Conflicting, Predictable Environments (Role of Sensing)
Introducing a direction sensor restores the predictability of environmental shifts. In this regime, Lamarckian inheritance again produces higher final fitness than Darwinian inheritance across both BO and RL. Notably, RL shows a marked improvement relative to the non-sensing setting, indicative of its ability to efficiently exploit the newly available predictive input. Additional analysis of pre-learning (inherited, unoptimized) controller performance reveals a rapid transition: with sensing, inherited parameters quickly become generalized, supporting high performance for both movement directions by exploiting the sensor input.
Implications for Evolutionary AI and Robotics
The findings explicitly refute blanket rules for or against Lamarckian inheritance in dynamic settings. Instead, they establish a conditional framework: Lamarckian inheritance is only suboptimal when environmental changes are both strongly conflicting and unpredictable for the agent. In environments that are either non-conflicting or predictable (via sensors or other cues), inherited learned controllers confer substantial adaptation speedups and higher ultimate performance, even across dynamic settings.
This has practical implication for embodied AI systems expected to operate and evolve in-the-wild: successful deployment of learning inheritance will critically depend on the inclusion of environmental cues enabling prediction. Architectures for future ER systems should thus prioritize modular brains, rich sensor inputs, and high-fidelity transfer of learned control, especially when anticipating non-stationary environments. The observation that simple sensor augmentation suffices to recover the benefits of Lamarckian inheritance in highly conflicting scenarios motivates further investigation into minimal sensor sets and efficient policy generalization.
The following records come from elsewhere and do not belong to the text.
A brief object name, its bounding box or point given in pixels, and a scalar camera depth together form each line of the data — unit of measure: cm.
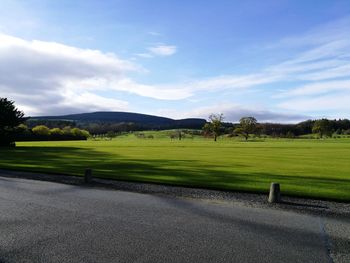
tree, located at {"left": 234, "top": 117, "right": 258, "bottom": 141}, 15312
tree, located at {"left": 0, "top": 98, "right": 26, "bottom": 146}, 5684
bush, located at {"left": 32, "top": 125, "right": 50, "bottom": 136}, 10942
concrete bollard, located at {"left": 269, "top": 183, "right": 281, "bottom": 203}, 1287
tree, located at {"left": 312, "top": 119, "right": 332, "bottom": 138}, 16912
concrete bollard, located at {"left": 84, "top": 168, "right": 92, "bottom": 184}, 1727
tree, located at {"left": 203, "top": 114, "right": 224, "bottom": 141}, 13688
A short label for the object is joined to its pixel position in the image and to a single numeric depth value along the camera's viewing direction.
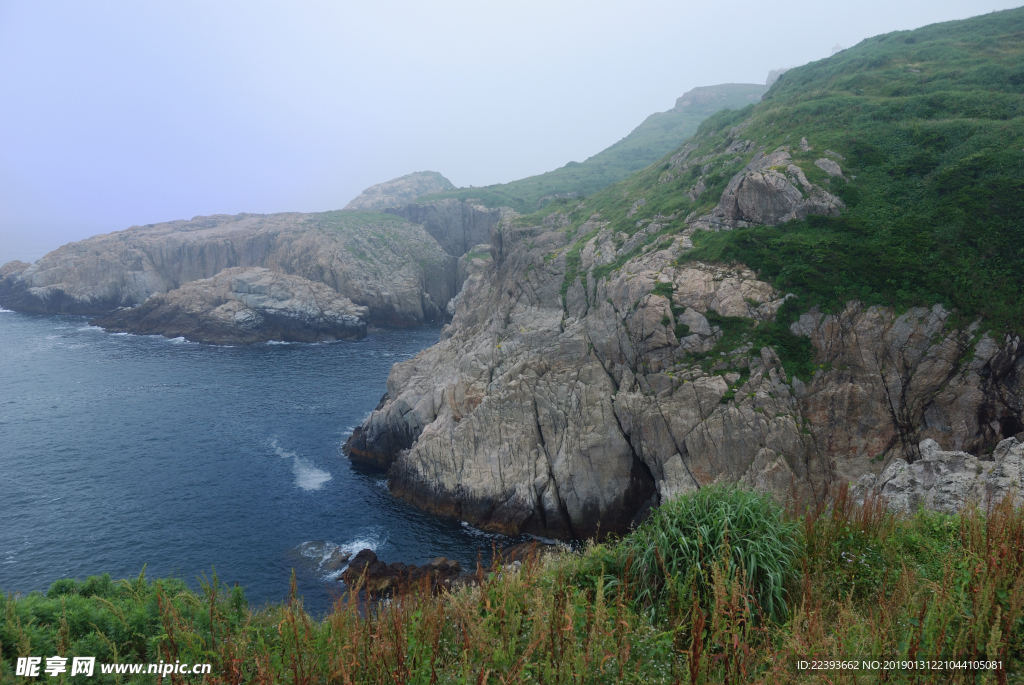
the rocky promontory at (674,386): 27.84
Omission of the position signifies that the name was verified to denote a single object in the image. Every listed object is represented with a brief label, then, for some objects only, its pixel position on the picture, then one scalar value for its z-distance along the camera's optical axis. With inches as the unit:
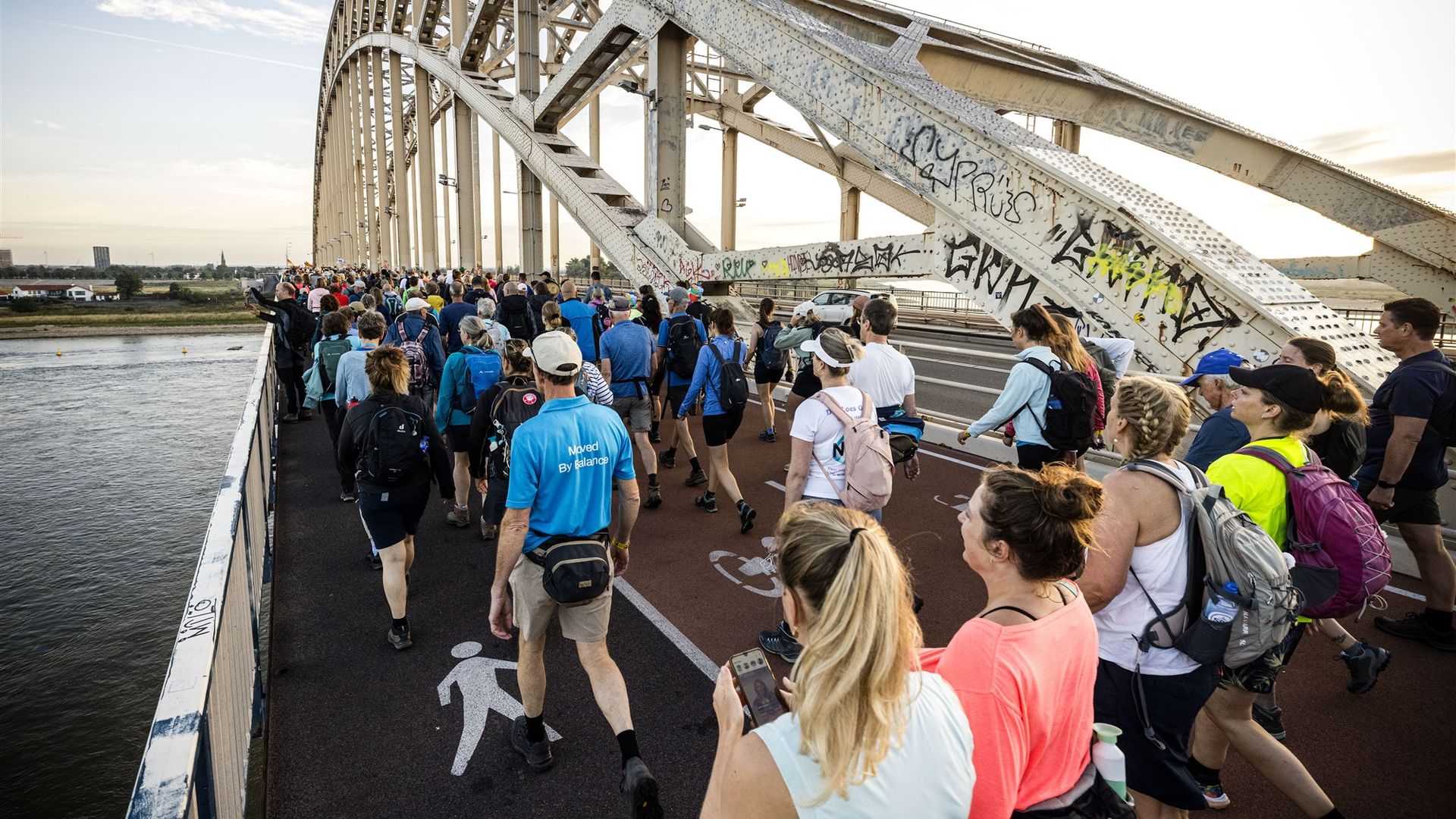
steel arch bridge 285.4
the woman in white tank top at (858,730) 50.2
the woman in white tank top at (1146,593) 91.8
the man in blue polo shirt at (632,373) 272.4
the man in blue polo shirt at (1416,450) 162.1
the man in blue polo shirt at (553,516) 128.0
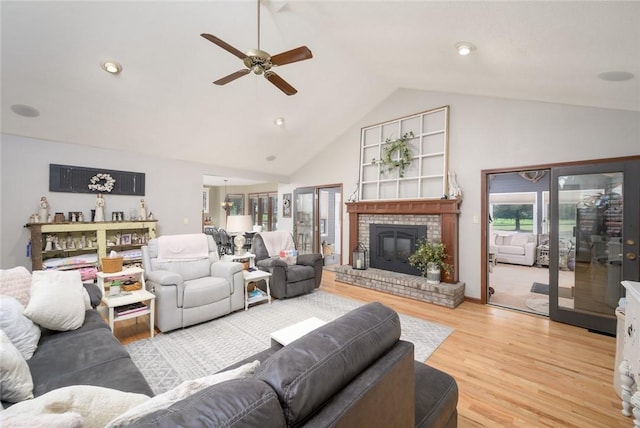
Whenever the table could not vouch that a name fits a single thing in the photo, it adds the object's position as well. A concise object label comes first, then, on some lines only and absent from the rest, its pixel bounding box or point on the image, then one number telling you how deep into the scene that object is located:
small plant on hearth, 4.28
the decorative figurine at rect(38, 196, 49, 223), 4.09
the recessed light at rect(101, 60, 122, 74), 3.24
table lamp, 4.49
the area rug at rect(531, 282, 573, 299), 3.42
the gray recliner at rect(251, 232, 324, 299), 4.16
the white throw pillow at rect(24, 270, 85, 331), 1.93
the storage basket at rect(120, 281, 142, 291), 3.02
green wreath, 4.96
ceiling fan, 2.40
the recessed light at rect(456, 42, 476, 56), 2.68
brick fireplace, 4.13
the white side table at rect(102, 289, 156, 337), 2.70
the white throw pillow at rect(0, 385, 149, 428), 0.79
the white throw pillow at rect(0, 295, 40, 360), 1.66
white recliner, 3.03
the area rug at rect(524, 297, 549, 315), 3.84
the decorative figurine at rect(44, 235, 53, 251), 4.15
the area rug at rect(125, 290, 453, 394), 2.38
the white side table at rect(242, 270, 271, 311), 3.76
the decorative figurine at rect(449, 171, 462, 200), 4.31
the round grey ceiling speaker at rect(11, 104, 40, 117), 3.58
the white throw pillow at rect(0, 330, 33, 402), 1.21
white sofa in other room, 7.08
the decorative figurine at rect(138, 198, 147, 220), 5.02
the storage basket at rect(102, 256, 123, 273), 3.01
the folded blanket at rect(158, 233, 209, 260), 3.58
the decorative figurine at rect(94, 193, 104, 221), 4.53
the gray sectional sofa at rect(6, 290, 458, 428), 0.70
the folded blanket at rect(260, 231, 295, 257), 4.68
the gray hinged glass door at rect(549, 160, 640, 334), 2.98
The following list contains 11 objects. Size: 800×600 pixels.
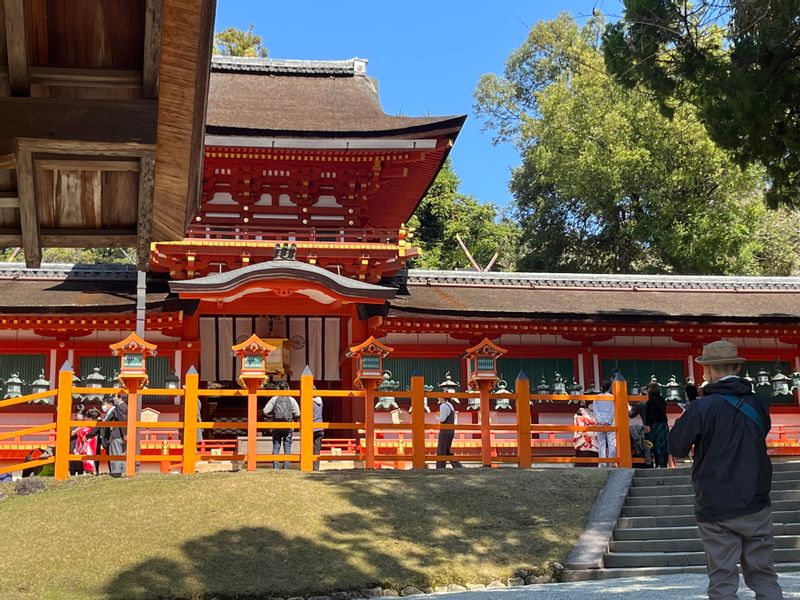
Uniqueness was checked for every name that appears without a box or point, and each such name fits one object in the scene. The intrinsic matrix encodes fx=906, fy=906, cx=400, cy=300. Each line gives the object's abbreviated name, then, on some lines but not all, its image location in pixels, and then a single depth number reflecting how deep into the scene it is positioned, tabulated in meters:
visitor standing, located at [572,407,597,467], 16.03
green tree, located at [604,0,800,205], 11.95
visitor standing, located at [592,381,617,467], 14.69
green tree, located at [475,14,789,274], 29.64
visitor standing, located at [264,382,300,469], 13.91
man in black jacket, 5.43
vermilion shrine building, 17.67
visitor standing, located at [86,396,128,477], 13.27
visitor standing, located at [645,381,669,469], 14.26
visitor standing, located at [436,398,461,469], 14.91
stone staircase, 9.27
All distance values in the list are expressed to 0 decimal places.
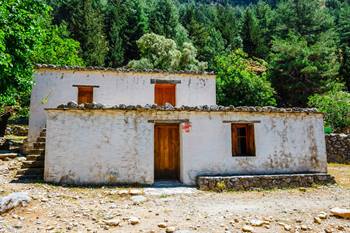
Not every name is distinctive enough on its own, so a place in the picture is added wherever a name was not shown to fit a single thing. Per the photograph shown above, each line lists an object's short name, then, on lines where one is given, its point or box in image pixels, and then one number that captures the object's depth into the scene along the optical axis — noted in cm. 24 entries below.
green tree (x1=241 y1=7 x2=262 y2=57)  4275
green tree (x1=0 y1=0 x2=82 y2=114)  1002
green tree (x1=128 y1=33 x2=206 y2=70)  2590
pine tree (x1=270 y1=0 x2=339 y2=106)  2627
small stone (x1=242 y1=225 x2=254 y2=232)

Future theoretical development and experimental inquiry may focus on more complex forms of environmental dynamics, including those that demand morphological as well as behavioral adaptation, and the incorporation of heterogeneous or distributed social inheritance strategies. The present paradigm is also directly extensible to robotic transfer learning scenarios and on-line real-robot evolution.
Conclusion
The paper elucidates that the efficacy of Lamarckian inheritance mechanisms in evolutionary robotics is not dictated by environment dynamism per se, but by the interaction between environmental conflict and agent predictability. Lamarckian inheritance is robustly beneficial except in settings where inherited knowledge is systematically misaligned with current environmental demands and agents are deprived of cues to resolve this mismatch. Augmenting robots with appropriate sensors to predict environmental variation restores and even enhances the effectiveness of inherited learning. These insights offer actionable guidance for the design of adaptive, evolvable, and robust embodied AI in complex, changing environments.